_WHAT YOU NEED TO DO_
The full set of entries is to be returned word for word.

Stored data:
*****

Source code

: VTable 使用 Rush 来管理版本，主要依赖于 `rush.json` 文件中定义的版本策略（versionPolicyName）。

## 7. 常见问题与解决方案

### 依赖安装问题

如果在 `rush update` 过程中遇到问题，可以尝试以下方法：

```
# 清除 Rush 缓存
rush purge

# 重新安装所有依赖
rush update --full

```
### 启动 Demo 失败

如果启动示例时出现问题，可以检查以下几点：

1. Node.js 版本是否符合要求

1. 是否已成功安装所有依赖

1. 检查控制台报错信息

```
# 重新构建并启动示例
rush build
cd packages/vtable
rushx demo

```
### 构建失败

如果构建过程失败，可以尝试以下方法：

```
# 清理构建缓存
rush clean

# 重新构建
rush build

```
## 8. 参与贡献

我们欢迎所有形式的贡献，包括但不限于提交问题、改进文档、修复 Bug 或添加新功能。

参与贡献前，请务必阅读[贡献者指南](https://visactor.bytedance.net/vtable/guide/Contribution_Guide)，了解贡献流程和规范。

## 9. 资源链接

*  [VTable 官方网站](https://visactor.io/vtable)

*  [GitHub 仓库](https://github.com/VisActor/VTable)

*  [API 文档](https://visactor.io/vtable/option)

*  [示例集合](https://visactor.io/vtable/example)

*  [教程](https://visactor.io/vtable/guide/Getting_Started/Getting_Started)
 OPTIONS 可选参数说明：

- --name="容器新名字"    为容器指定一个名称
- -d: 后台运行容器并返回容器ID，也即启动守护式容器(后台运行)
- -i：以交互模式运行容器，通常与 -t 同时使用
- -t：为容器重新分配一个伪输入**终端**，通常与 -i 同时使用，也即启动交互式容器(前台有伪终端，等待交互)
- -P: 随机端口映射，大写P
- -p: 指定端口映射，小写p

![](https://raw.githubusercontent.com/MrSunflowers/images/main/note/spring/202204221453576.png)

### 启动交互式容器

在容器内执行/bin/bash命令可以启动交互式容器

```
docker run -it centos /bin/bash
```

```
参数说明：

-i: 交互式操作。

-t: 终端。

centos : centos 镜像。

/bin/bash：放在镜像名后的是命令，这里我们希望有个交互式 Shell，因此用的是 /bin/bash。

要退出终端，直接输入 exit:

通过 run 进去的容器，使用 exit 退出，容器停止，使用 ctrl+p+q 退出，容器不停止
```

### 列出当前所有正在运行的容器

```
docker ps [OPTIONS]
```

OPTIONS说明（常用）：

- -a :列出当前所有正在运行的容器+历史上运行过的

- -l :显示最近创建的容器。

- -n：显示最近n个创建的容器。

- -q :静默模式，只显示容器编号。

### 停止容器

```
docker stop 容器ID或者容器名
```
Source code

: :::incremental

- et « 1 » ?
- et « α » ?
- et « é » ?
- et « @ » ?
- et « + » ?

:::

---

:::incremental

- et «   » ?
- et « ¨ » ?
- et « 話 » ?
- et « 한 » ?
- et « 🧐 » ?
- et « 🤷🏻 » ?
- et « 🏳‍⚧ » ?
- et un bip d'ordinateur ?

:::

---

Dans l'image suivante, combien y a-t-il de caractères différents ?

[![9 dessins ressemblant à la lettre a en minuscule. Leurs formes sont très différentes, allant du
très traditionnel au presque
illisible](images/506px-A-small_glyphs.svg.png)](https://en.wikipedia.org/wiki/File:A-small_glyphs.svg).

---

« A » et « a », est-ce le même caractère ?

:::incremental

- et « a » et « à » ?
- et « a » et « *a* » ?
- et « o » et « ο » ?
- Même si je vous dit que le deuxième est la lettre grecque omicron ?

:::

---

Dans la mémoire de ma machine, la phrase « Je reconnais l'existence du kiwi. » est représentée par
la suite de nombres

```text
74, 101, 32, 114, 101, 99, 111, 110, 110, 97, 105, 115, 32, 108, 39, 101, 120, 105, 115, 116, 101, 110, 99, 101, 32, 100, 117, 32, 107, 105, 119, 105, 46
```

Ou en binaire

*****

_TASK RESULT_
Source code

: VTable 使用 Rush 来管理版本，主要依赖于 `rush.json` 文件中定义的版本策略（versionPolicyName）。

## 7. 常见问题与解决方案

### 依赖安装问题

如果在 `rush update` 过程中遇到问题，可以尝试以下方法：

```
# 清除 Rush 缓存
rush purge

# 重新安装所有依赖
rush update --full

```
### 启动 Demo 失败

如果启动示例时出现问题，可以检查以下几点：

1. Node.js 版本是否符合要求

1. 是否已成功安装所有依赖

1. 检查控制台报错信息

```
# 重新构建并启动示例
rush build
cd packages/vtable
rushx demo

```
### 构建失败

如果构建过程失败，可以尝试以下方法：

```
# 清理构建缓存
rush clean

# 重新构建
rush build

```
## 8. 参与贡献

我们欢迎所有形式的贡献，包括但不限于提交问题、改进文档、修复 Bug 或添加新功能。

参与贡献前，请务必阅读[贡献者指南](https://visactor.bytedance.net/vtable/guide/Contribution_Guide)，了解贡献流程和规范。

## 9. 资源链接

*  [VTable 官方网站](https://visactor.io/vtable)

*  [GitHub 仓库](https://github.com/VisActor/VTable)

*  [API 文档](https://visactor.io/vtable/option)

*  [示例集合](https://visactor.io/vtable/example)

*  [教程](https://visactor.io/vtable/guide/Getting_Started/Getting_Started)
 OPTIONS 可选参数说明：

- --name="容器新名字"    为容器指定一个名称
- -d: 后台运行容器并返回容器ID，也即启动守护式容器(后台运行)
- -i：以交互模式运行容器，通常与 -t 同时使用
- -t：为容器重新分配一个伪输入**终端**，通常与 -i 同时使用，也即启动交互式容器(前台有伪终端，等待交互)
- -P: 随机端口映射，大写P
- -p: 指定端口映射，小写p

![](https://raw.githubusercontent.com/MrSunflowers/images/main/note/spring/202204221453576.png)

### 启动交互式容器

在容器内执行/bin/bash命令可以启动交互式容器

```
docker run -it centos /bin/bash
```

```
参数说明：

-i: 交互式操作。

-t: 终端。

centos : centos 镜像。

/bin/bash：放在镜像名后的是命令，这里我们希望有个交互式 Shell，因此用的是 /bin/bash。

要退出终端，直接输入 exit:

通过 run 进去的容器，使用 exit 退出，容器停止，使用 ctrl+p+q 退出，容器不停止
```

### 列出当前所有正在运行的容器

```
docker ps [OPTIONS]
```

OPTIONS说明（常用）：

- -a :列出当前所有正在运行的容器+历史上运行过的

- -l :显示最近创建的容器。

- -n：显示最近n个创建的容器。

- -q :静默模式，只显示容器编号。

### 停止容器

```
docker stop 容器ID或者容器名
```
Source code

: :::incremental

- et « 1 » ?
- et « α » ?
- et « é » ?
- et « @ » ?
- et « + » ?

:::

---

:::incremental

- et «   » ?
- et « ¨ » ?
- et « 話 » ?
- et « 한 » ?
- et « 🧐 » ?
- et « 🤷🏻 » ?
- et « 🏳‍⚧ » ?
- et un bip d'ordinateur ?

:::

---

Dans l'image suivante, combien y a-t-il de caractères différents ?

[![9 dessins ressemblant à la lettre a en minuscule. Leurs formes sont très différentes, allant du
très traditionnel au presque
illisible](images/506px-A-small_glyphs.svg.png)](https://en.wikipedia.org/wiki/File:A-small_glyphs.svg).

---

« A » et « a », est-ce le même caractère ?

:::incremental

- et « a » et « à » ?
- et « a » et « *a* » ?
- et « o » et « ο » ?
- Même si je vous dit que le deuxième est la lettre grecque omicron ?

:::

---

Dans la mémoire de ma machine, la phrase « Je reconnais l'existence du kiwi. » est représentée par
la suite de nombres

```text
74, 101, 32, 114, 101, 99, 111, 110, 110, 97, 105, 115, 32, 108, 39, 101, 120, 105, 115, 116, 101, 110, 99, 101, 32, 100, 117, 32, 107, 105, 119, 105, 46
```

Ou en binaire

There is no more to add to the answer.